Who’s Winning Gold in the ‘Summer Sporting Event’ Sponsorship Awareness Stakes?

Niall Hughes, senior account manager, Clarion Communications

With the world’s biggest sporting event taking place on our doorstep shortly, most PRs will have worked on at least one activity tying their clients to ‘the games’ - but is there room for everyone, and as PRs should we be advising clients to stay away from the branding bloodbath?

To throw a little light onto the question, I did some very unscientific research among friends to see if brands with the strongest connection to the games – in other words, the sponsors - are making an impact. Especially as they are the ones able to mention the games by name, without it raining lawyers.

Some brands have gone to a lot of effort to ensure that consumers are aware of their sponsorship of the games; typically these are big brands such as McDonald’s, which announced it is to build its biggest branch in the world on the site of the games, while Coca-Cola has created bespoke cans to show its sponsorship. And in my very unscientific survey, both of these companies were the most recognised as sponsors.

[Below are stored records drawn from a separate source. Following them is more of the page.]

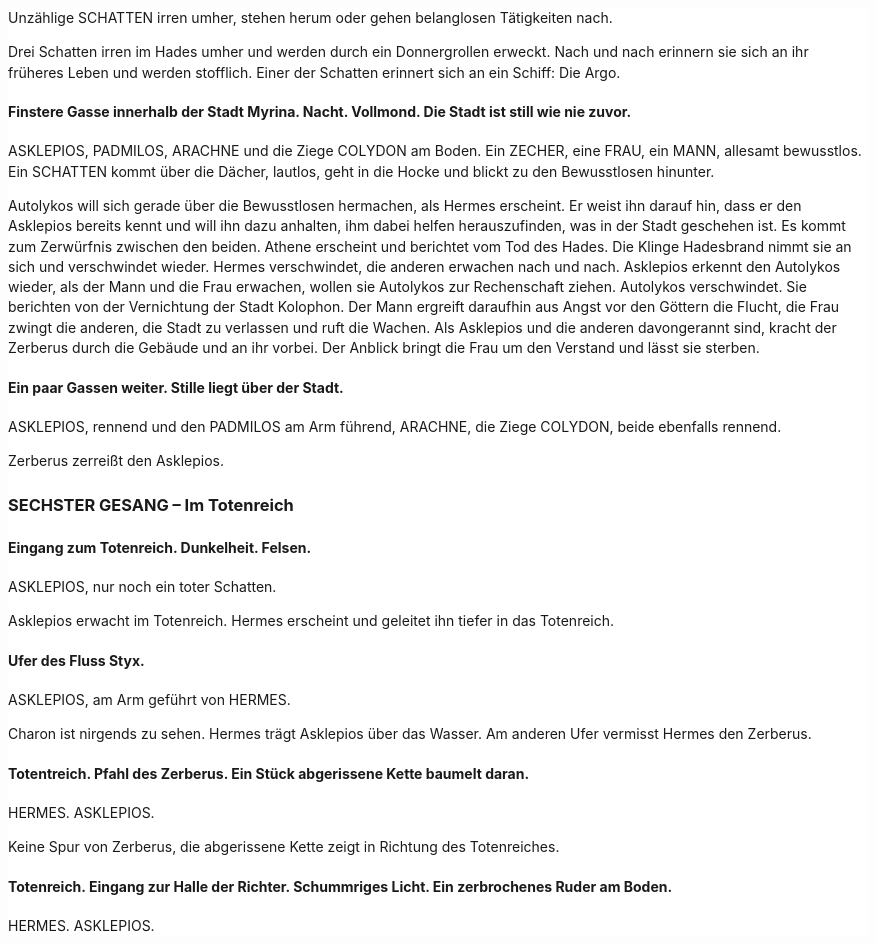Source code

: Unzählige SCHATTEN irren umher, stehen herum oder gehen belanglosen Tätigkeiten nach.

Drei Schatten irren im Hades umher und werden durch ein Donnergrollen erweckt. Nach und nach erinnern sie sich an ihr früheres Leben und werden stofflich. Einer der Schatten erinnert sich an ein Schiff: Die Argo.

#### Finstere Gasse innerhalb der Stadt Myrina. Nacht. Vollmond. Die Stadt ist still wie nie zuvor.

ASKLEPIOS, PADMILOS, ARACHNE und die Ziege COLYDON am Boden. Ein ZECHER, eine FRAU, ein MANN, allesamt bewusstlos. Ein SCHATTEN kommt über die Dächer, lautlos, geht in die Hocke und blickt zu den Bewusstlosen hinunter.

Autolykos will sich gerade über die Bewusstlosen hermachen, als Hermes erscheint. Er weist ihn darauf hin, dass er den Asklepios bereits kennt und will ihn dazu anhalten, ihm dabei helfen herauszufinden, was in der Stadt geschehen ist. Es kommt zum Zerwürfnis zwischen den beiden. Athene erscheint und berichtet vom Tod des Hades. Die Klinge Hadesbrand nimmt sie an sich und verschwindet wieder. Hermes verschwindet, die anderen erwachen nach und nach. Asklepios erkennt den Autolykos wieder, als der Mann und die Frau erwachen, wollen sie Autolykos zur Rechenschaft ziehen. Autolykos verschwindet. Sie berichten von der Vernichtung der Stadt Kolophon. Der Mann ergreift daraufhin aus Angst vor den Göttern die Flucht, die Frau zwingt die anderen, die Stadt zu verlassen und ruft die Wachen. Als Asklepios und die anderen davongerannt sind, kracht der Zerberus durch die Gebäude und an ihr vorbei. Der Anblick bringt die Frau um den Verstand und lässt sie sterben.

#### Ein paar Gassen weiter. Stille liegt über der Stadt.

ASKLEPIOS, rennend und den PADMILOS am Arm führend, ARACHNE, die Ziege COLYDON, beide ebenfalls rennend.

Zerberus zerreißt den Asklepios.

### SECHSTER GESANG – Im Totenreich
#### Eingang zum Totenreich. Dunkelheit. Felsen.

ASKLEPIOS, nur noch ein toter Schatten.

Asklepios erwacht im Totenreich. Hermes erscheint und geleitet ihn tiefer in das Totenreich.

#### Ufer des Fluss Styx.

ASKLEPIOS, am Arm geführt von HERMES.

Charon ist nirgends zu sehen. Hermes trägt Asklepios über das Wasser. Am anderen Ufer vermisst Hermes den Zerberus.

#### Totentreich. Pfahl des Zerberus. Ein Stück abgerissene Kette baumelt daran.

HERMES. ASKLEPIOS.

Keine Spur von Zerberus, die abgerissene Kette zeigt in Richtung des Totenreiches.

#### Totenreich. Eingang zur Halle der Richter. Schummriges Licht. Ein zerbrochenes Ruder am Boden.

HERMES. ASKLEPIOS.
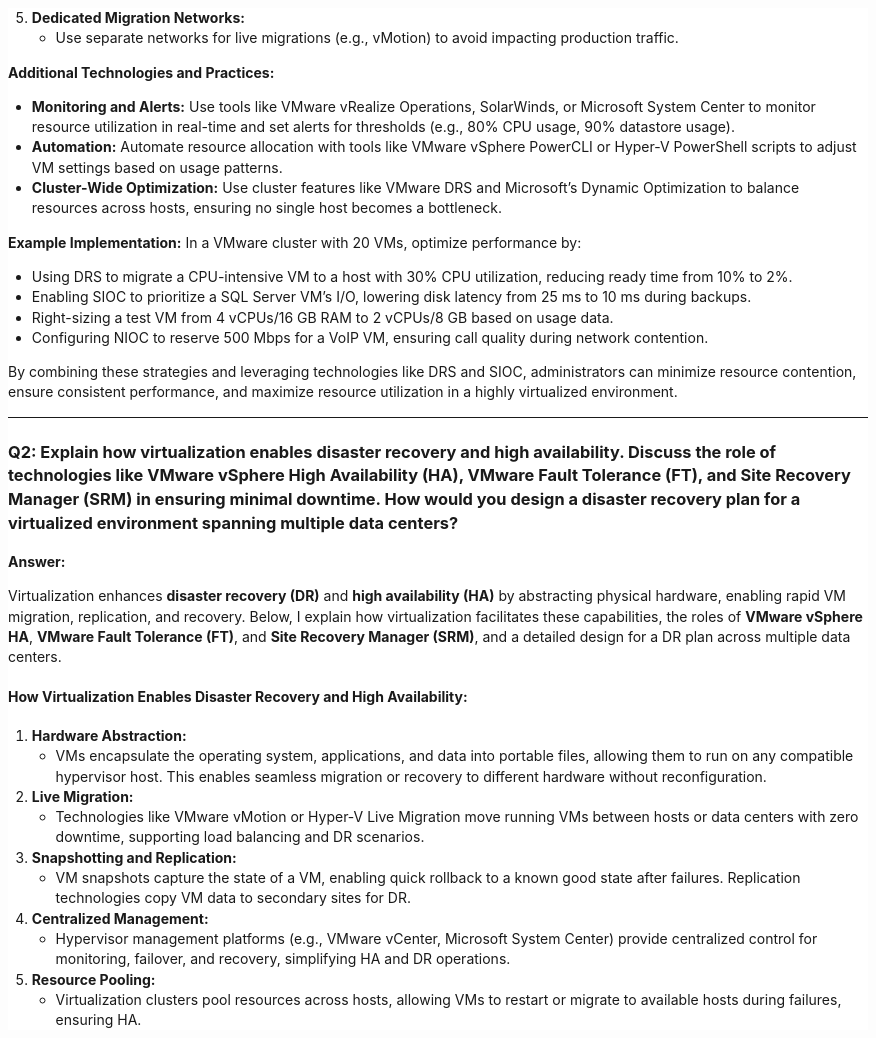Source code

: 5. **Dedicated Migration Networks:**
   - Use separate networks for live migrations (e.g., vMotion) to avoid impacting production traffic.

**Additional Technologies and Practices:**
- **Monitoring and Alerts:** Use tools like VMware vRealize Operations, SolarWinds, or Microsoft System Center to monitor resource utilization in real-time and set alerts for thresholds (e.g., 80% CPU usage, 90% datastore usage).
- **Automation:** Automate resource allocation with tools like VMware vSphere PowerCLI or Hyper-V PowerShell scripts to adjust VM settings based on usage patterns.
- **Cluster-Wide Optimization:** Use cluster features like VMware DRS and Microsoft’s Dynamic Optimization to balance resources across hosts, ensuring no single host becomes a bottleneck.

**Example Implementation:**
In a VMware cluster with 20 VMs, optimize performance by:
- Using DRS to migrate a CPU-intensive VM to a host with 30% CPU utilization, reducing ready time from 10% to 2%.
- Enabling SIOC to prioritize a SQL Server VM’s I/O, lowering disk latency from 25 ms to 10 ms during backups.
- Right-sizing a test VM from 4 vCPUs/16 GB RAM to 2 vCPUs/8 GB based on usage data.
- Configuring NIOC to reserve 500 Mbps for a VoIP VM, ensuring call quality during network contention.

By combining these strategies and leveraging technologies like DRS and SIOC, administrators can minimize resource contention, ensure consistent performance, and maximize resource utilization in a highly virtualized environment.

---

### Q2: Explain how virtualization enables disaster recovery and high availability. Discuss the role of technologies like VMware vSphere High Availability (HA), VMware Fault Tolerance (FT), and Site Recovery Manager (SRM) in ensuring minimal downtime. How would you design a disaster recovery plan for a virtualized environment spanning multiple data centers?

**Answer:**

Virtualization enhances **disaster recovery (DR)** and **high availability (HA)** by abstracting physical hardware, enabling rapid VM migration, replication, and recovery. Below, I explain how virtualization facilitates these capabilities, the roles of **VMware vSphere HA**, **VMware Fault Tolerance (FT)**, and **Site Recovery Manager (SRM)**, and a detailed design for a DR plan across multiple data centers.

#### **How Virtualization Enables Disaster Recovery and High Availability:**
1. **Hardware Abstraction:**
   - VMs encapsulate the operating system, applications, and data into portable files, allowing them to run on any compatible hypervisor host. This enables seamless migration or recovery to different hardware without reconfiguration.
2. **Live Migration:**
   - Technologies like VMware vMotion or Hyper-V Live Migration move running VMs between hosts or data centers with zero downtime, supporting load balancing and DR scenarios.
3. **Snapshotting and Replication:**
   - VM snapshots capture the state of a VM, enabling quick rollback to a known good state after failures. Replication technologies copy VM data to secondary sites for DR.
4. **Centralized Management:**
   - Hypervisor management platforms (e.g., VMware vCenter, Microsoft System Center) provide centralized control for monitoring, failover, and recovery, simplifying HA and DR operations.
5. **Resource Pooling:**
   - Virtualization clusters pool resources across hosts, allowing VMs to restart or migrate to available hosts during failures, ensuring HA.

However no-one knew that Innocent is the maker of the official fruit juice of the games, or could name the official TV or brand that makes it, despite a well supported TV advertising campaign (it’s the Panasonic Viera by the way).

And in this humble PR’s opinion, I’d say that there is only room for the big guys who are able to give heavy support to sponsorships. It’s also important to have a strong differentiated brand to begin with - as we can see with the Panasonic Viera there was no traction with my group of friends because TV brands aren’t massively different.

I was also really interested to see if sponsorships worked, as my friends are quite anti-sponsorship, with several saying they don’t like the way brands are trying to be part of something that’s got nothing to do with them - while only one person said that they would buy a product because it sponsored the games (and then only because they thought sponsorship activity would make them more aware of the brand).

So should our clients have been laying down plans to tie into the games? Well if they are trying to impress the group of 20-something PR/Training/Financial types that are my friends, then to put it simply, No. That said it’ll all be over in a few months, so then we’ll all really see if everyone else bought into the games fever.